EXERCISE AIM: Turn the lines below into a numbered list, starting with the line that contains "John 3:1-15" and ending with the final line of the entries, both included. Leave out any blank lines.

DATA PROVIDED:
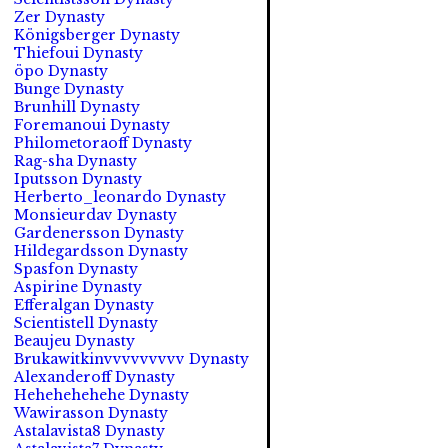
Zer Dynasty
Königsberger Dynasty
Thiefoui Dynasty
öpo Dynasty
Bunge Dynasty
Brunhill Dynasty
Foremanoui Dynasty
Philometoraoff Dynasty
Rag-sha Dynasty
Iputsson Dynasty
Herberto_leonardo Dynasty
Monsieurdav Dynasty
Gardenersson Dynasty
Hildegardsson Dynasty
Spasfon Dynasty
Aspirine Dynasty
Efferalgan Dynasty
Scientistell Dynasty
Beaujeu Dynasty
Brukawitkinvvvvvvvvv Dynasty
Alexanderoff Dynasty
Hehehehehehe Dynasty
Wawirasson Dynasty
Astalavista8 Dynasty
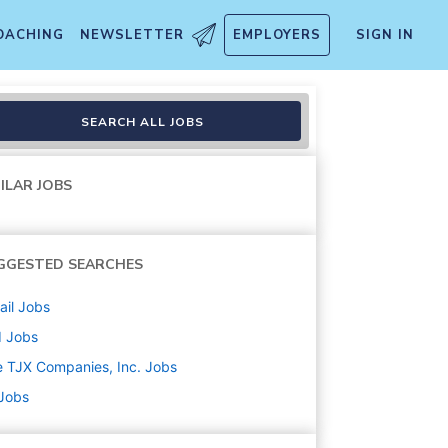
OACHING
NEWSLETTER
EMPLOYERS
SIGN IN
SEARCH ALL JOBS
ILAR JOBS
GGESTED SEARCHES
ail
Jobs
d
Jobs
 TJX Companies, Inc.
Jobs
 Jobs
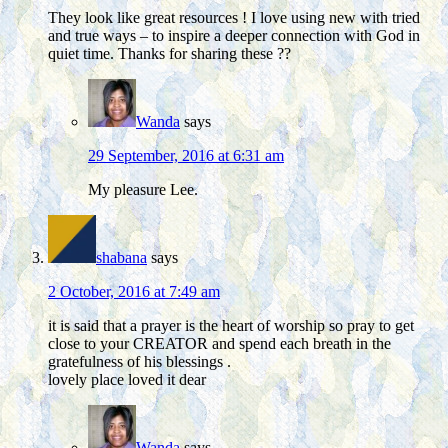
They look like great resources ! I love using new with tried
and true ways – to inspire a deeper connection with God in
quiet time. Thanks for sharing these ??
Wanda
says
29 September, 2016 at 6:31 am
My pleasure Lee.
shabana
says
2 October, 2016 at 7:49 am
it is said that a prayer is the heart of worship so pray to get
close to your CREATOR and spend each breath in the
gratefulness of his blessings .
lovely place loved it dear
Wanda
says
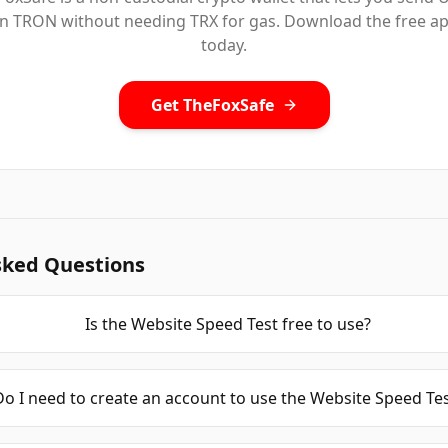
n TRON without needing TRX for gas. Download the free a
today.
Get TheFoxSafe
sked Questions
Is the Website Speed Test free to use?
Do I need to create an account to use the Website Speed Te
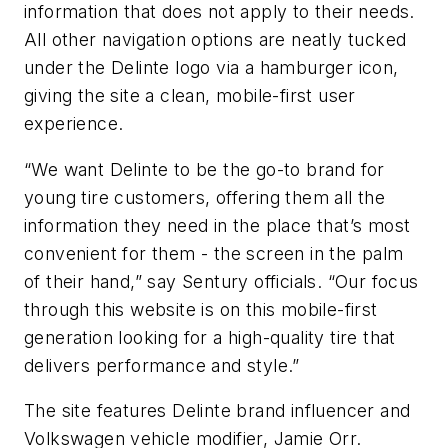
information that does not apply to their needs.
All other navigation options are neatly tucked
under the Delinte logo via a hamburger icon,
giving the site a clean, mobile-first user
experience.
“We want Delinte to be the go-to brand for
young tire customers, offering them all the
information they need in the place that’s most
convenient for them - the screen in the palm
of their hand,” say Sentury officials. “Our focus
through this website is on this mobile-first
generation looking for a high-quality tire that
delivers performance and style.”
The site features Delinte brand influencer and
Volkswagen vehicle modifier, Jamie Orr.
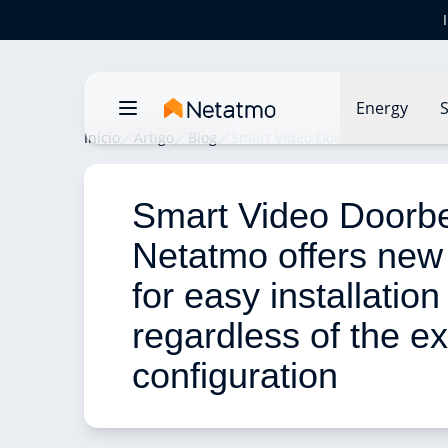
Energy
S
Início
Artigo
Blog
Smart Video Doorbell: Netatmo of
Smart Video Doorbel
Netatmo offers new
for easy installation
regardless of the ex
configuration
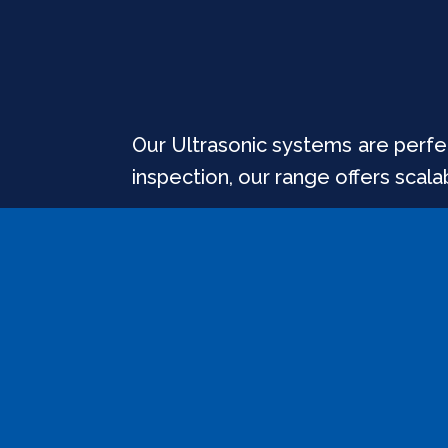
Our Ultrasonic systems are perfec
inspection, our range offers scala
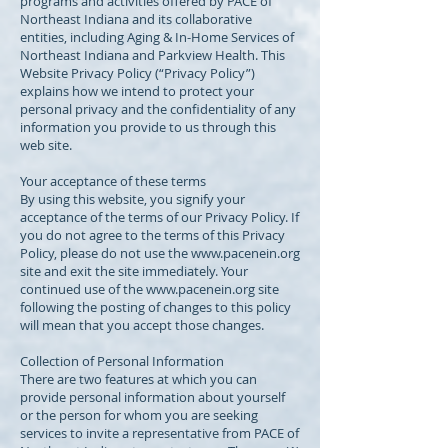
programs and activities offered by PACE of
Northeast Indiana and its collaborative
entities, including Aging & In-Home Services of
Northeast Indiana and Parkview Health. This
Website Privacy Policy (“Privacy Policy”)
explains how we intend to protect your
personal privacy and the confidentiality of any
information you provide to us through this
web site.
Your acceptance of these terms
By using this website, you signify your
acceptance of the terms of our Privacy Policy. If
you do not agree to the terms of this Privacy
Policy, please do not use the
www.pacenein.org
site and exit the site immediately. Your
continued use of the
www.pacenein.org
site
following the posting of changes to this policy
will mean that you accept those changes.
Collection of Personal Information
There are two features at which you can
provide personal information about yourself
or the person for whom you are seeking
services to invite a representative from PACE of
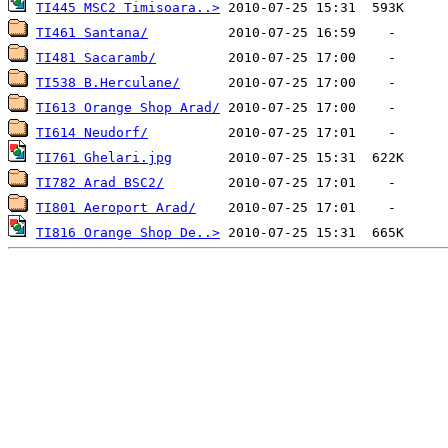
TI445 MSC2 Timisoara..>
TI461 Santana/
TI481 Sacaramb/
TI538 B.Herculane/
TI613 Orange Shop Arad/
TI614 Neudorf/
TI761 Ghelari.jpg
TI782 Arad BSC2/
TI801 Aeroport Arad/
TI816 Orange Shop De..>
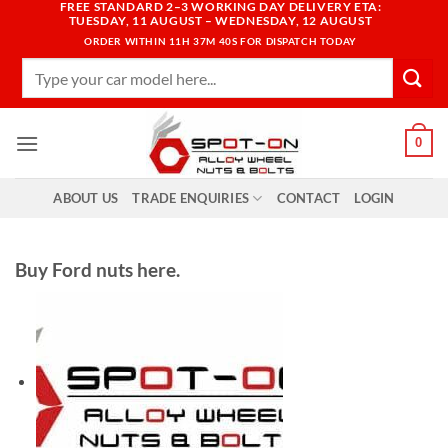
FREE STANDARD 2–3 WORKING DAY DELIVERY ETA:
Skip
TUESDAY, 11 AUGUST – WEDNESDAY, 12 AUGUST
to
ORDER WITHIN
11H 37M 38S
FOR DISPATCH TODAY
content
Search
for:
0
ABOUT US
TRADE ENQUIRIES
CONTACT
LOGIN
Buy Ford nuts here.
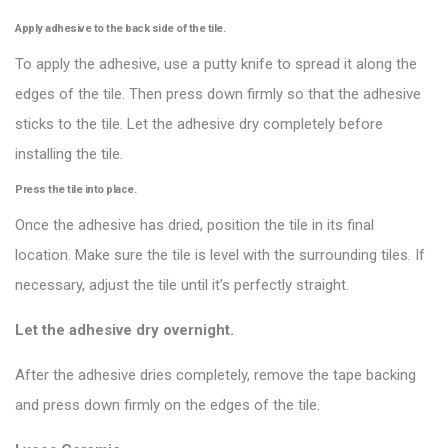
Apply adhesive to the back side of the tile.
To apply the adhesive, use a putty knife to spread it along the
edges of the tile. Then press down firmly so that the adhesive
sticks to the tile. Let the adhesive dry completely before
installing the tile.
Press the tile into place.
Once the adhesive has dried, position the tile in its final
location. Make sure the tile is level with the surrounding tiles. If
necessary, adjust the tile until it’s perfectly straight.
Let the adhesive dry overnight.
After the adhesive dries completely, remove the tape backing
and press down firmly on the edges of the tile.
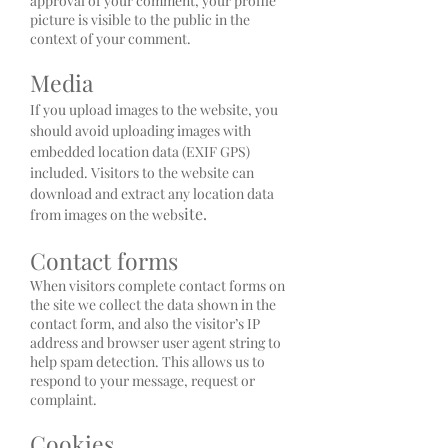
approval of your comment, your profile
picture is visible to the public in the
context of your comment.
Media
If you upload images to the website, you
should avoid uploading images with
embedded location data (EXIF GPS)
included. Visitors to the website can
download and extract any location data
ite.
from images on the webs
Contact forms
When visitors complete contact forms on
the site we collect the data shown in the
contact form, and also the visitor’s IP
address and browser user agent string to
help spam detection. This allows us to
respond to your message, request or
complaint.
Cookies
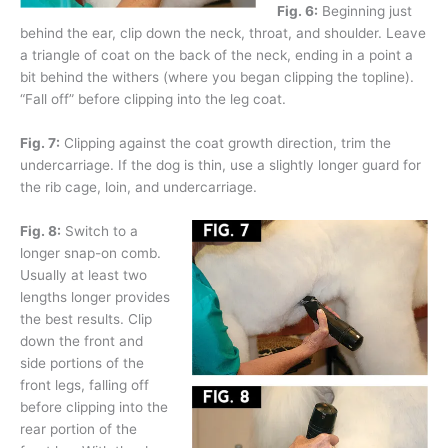
Fig. 6:
Beginning just
behind the ear, clip down the neck, throat, and shoulder. Leave
a triangle of coat on the back of the neck, ending in a point a
bit behind the withers (where you began clipping the topline).
“Fall off” before clipping into the leg coat.
Fig. 7:
Clipping against the coat growth direction, trim the
undercarriage. If the dog is thin, use a slightly longer guard for
the rib cage, loin, and undercarriage.
Fig. 8:
Switch to a
longer snap-on comb.
Usually at least two
lengths longer provides
the best results. Clip
down the front and
side portions of the
front legs, falling off
before clipping into the
rear portion of the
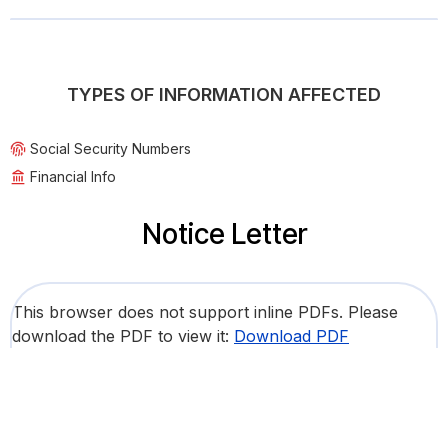
TYPES OF INFORMATION AFFECTED
Social Security Numbers
Financial Info
Notice Letter
This browser does not support inline PDFs. Please
download the PDF to view it:
Download PDF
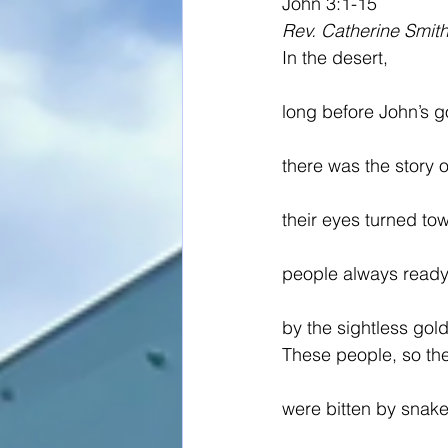
John 3:1-15
Rev. Catherine Smit
In the desert,
long before John’s g
there was the story 
their eyes turned t
people always ready t
by the sightless gol
These people, so the
were bitten by snake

COMPLETED TASK:
1. John 3:1-15
2. Rev. Catherine Smit
3. In the desert,
4. long before John’s g
5. there was the story 
6. their eyes turned t
7. people always ready t
8. by the sightless gol
9. These people, so the
10. were bitten by snake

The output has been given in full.